▼▼▼

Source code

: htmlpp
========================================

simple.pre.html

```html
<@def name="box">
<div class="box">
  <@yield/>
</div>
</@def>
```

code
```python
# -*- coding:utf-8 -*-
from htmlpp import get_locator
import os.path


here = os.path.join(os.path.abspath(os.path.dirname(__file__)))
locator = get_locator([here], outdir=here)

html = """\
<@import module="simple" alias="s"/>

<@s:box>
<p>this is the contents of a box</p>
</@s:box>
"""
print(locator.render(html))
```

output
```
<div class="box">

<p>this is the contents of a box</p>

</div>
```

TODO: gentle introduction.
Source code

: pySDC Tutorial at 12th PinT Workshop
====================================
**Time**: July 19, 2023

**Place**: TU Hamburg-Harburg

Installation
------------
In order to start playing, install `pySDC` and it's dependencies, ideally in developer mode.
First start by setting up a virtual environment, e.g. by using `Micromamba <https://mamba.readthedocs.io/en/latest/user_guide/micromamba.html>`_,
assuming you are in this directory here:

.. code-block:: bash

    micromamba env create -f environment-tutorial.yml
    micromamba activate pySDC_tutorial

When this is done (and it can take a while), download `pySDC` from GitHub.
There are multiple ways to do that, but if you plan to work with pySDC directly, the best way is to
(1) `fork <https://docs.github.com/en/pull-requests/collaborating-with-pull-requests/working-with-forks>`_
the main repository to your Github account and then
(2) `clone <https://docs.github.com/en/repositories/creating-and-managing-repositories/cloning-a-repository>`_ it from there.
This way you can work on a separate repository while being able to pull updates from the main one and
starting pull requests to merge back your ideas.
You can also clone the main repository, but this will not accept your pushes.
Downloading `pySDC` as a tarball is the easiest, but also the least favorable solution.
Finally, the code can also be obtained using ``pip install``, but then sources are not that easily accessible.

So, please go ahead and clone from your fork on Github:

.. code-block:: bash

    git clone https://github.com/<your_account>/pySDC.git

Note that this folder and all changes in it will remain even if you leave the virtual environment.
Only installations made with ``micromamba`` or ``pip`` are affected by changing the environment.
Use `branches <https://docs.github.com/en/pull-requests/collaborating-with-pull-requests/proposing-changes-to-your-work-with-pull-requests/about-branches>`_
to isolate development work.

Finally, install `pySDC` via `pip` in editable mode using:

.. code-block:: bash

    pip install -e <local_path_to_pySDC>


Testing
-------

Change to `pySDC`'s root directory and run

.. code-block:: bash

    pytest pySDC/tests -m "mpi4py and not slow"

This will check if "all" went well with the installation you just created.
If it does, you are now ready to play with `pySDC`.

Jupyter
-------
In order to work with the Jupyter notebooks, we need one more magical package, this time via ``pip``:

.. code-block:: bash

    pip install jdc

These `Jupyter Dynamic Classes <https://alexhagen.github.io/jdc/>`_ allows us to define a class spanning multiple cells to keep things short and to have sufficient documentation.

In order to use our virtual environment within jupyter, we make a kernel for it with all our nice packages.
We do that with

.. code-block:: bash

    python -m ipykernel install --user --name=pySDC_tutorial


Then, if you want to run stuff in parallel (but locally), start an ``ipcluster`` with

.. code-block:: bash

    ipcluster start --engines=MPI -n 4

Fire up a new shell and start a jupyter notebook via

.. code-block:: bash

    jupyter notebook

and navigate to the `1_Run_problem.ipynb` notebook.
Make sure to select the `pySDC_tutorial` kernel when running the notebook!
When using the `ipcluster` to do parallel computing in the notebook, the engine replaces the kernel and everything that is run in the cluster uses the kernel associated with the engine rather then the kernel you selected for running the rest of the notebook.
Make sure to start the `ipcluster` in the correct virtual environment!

▲▲▲

_Work to complete_
Please say how many lines in the records above contain the word "while", giving the number alone.

_The completed task_
2